- [HOW TO COMPLETE THIS TASK]: Of the lines in the data below, write out exactly those from the one holding "text_box [399, 492, 674, 647]" through the one holding "text_box [862, 623, 899, 786]", both included.
--- MATERIAL FOR THIS TASK Enclosed Below ---
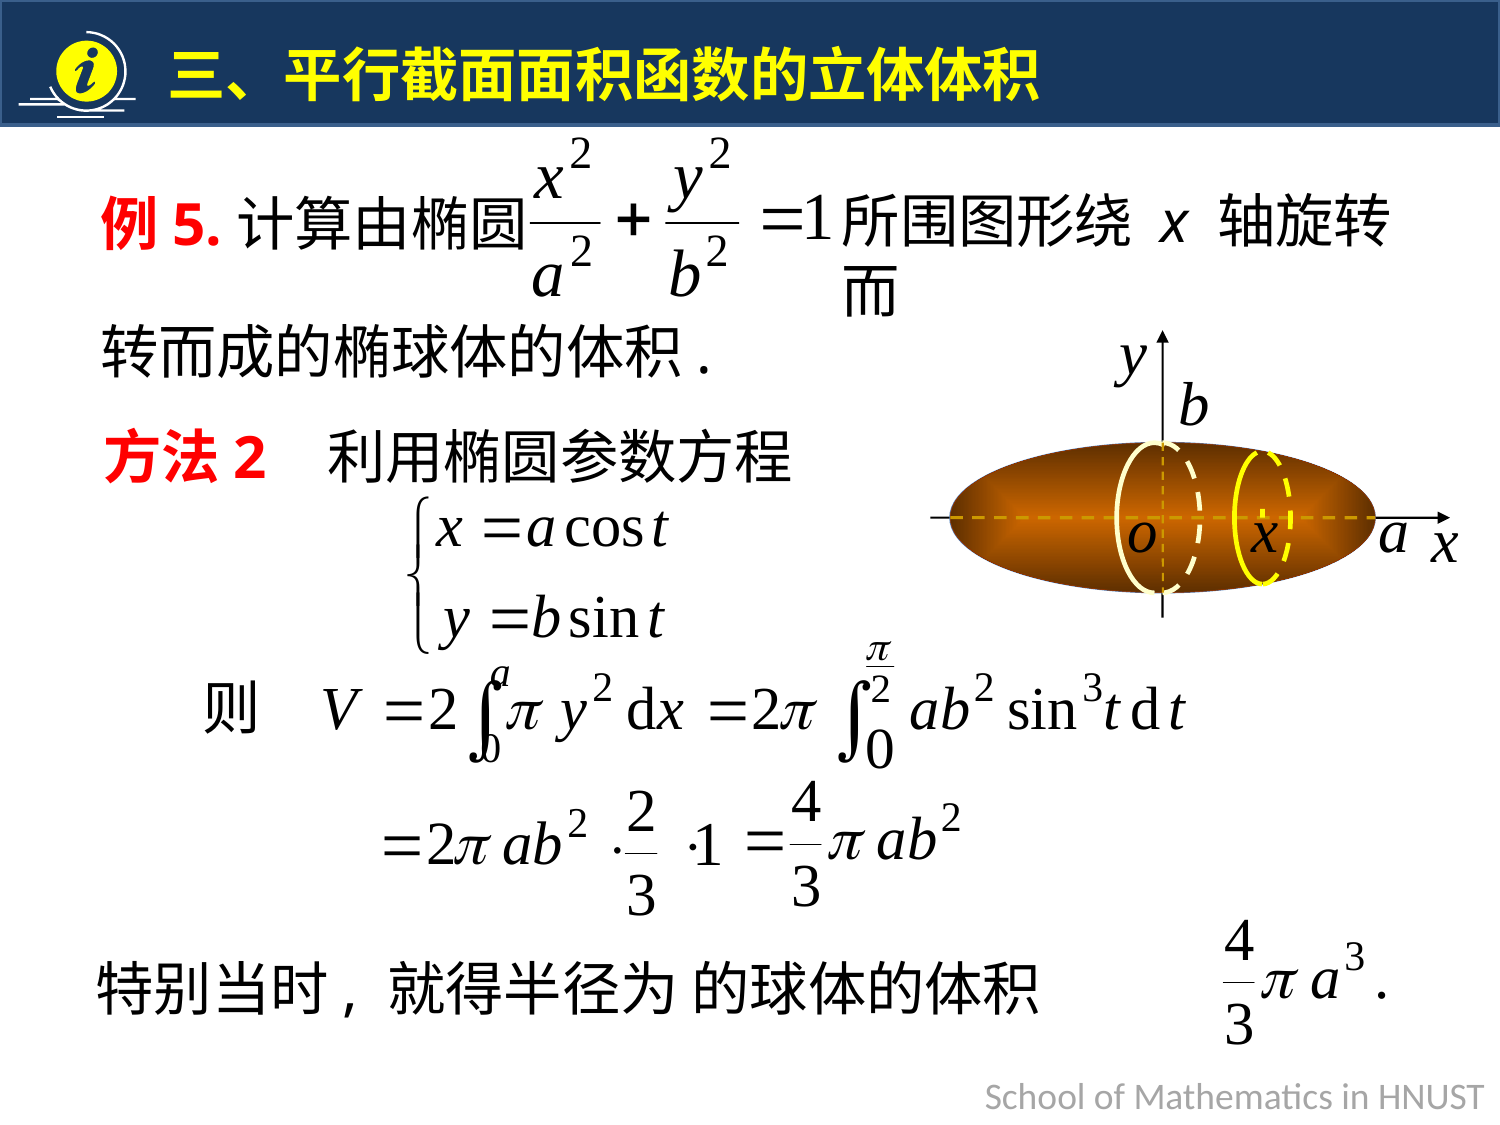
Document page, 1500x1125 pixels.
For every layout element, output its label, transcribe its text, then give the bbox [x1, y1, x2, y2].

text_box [700, 648, 857, 777]
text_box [1218, 909, 1389, 1050]
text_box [903, 648, 1191, 777]
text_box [737, 770, 964, 911]
text_box 所围图形绕 x 轴旋转而 [834, 176, 1452, 328]
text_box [1124, 517, 1161, 558]
title 方法2 利用椭圆参数方程 [88, 413, 901, 501]
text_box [399, 492, 674, 647]
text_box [949, 442, 1376, 594]
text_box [599, 779, 661, 920]
text_box 例5.计算由椭圆 [85, 179, 520, 268]
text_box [525, 126, 831, 301]
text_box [674, 818, 721, 869]
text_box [322, 648, 688, 777]
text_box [862, 623, 899, 786]
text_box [374, 798, 590, 883]
text_box 转而成的椭球体的体积. [85, 307, 998, 393]
text_box 则 [187, 664, 317, 749]
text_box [930, 329, 1463, 618]
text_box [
--- End of Enclosed MATERIAL FOR THIS TASK ---
- [EXERCISE OUTPUT]:
text_box [399, 492, 674, 647]
text_box [949, 442, 1376, 594]
text_box [599, 779, 661, 920]
text_box 例5.计算由椭圆 [85, 179, 520, 268]
text_box [525, 126, 831, 301]
text_box [674, 818, 721, 869]
text_box [322, 648, 688, 777]
text_box [862, 623, 899, 786]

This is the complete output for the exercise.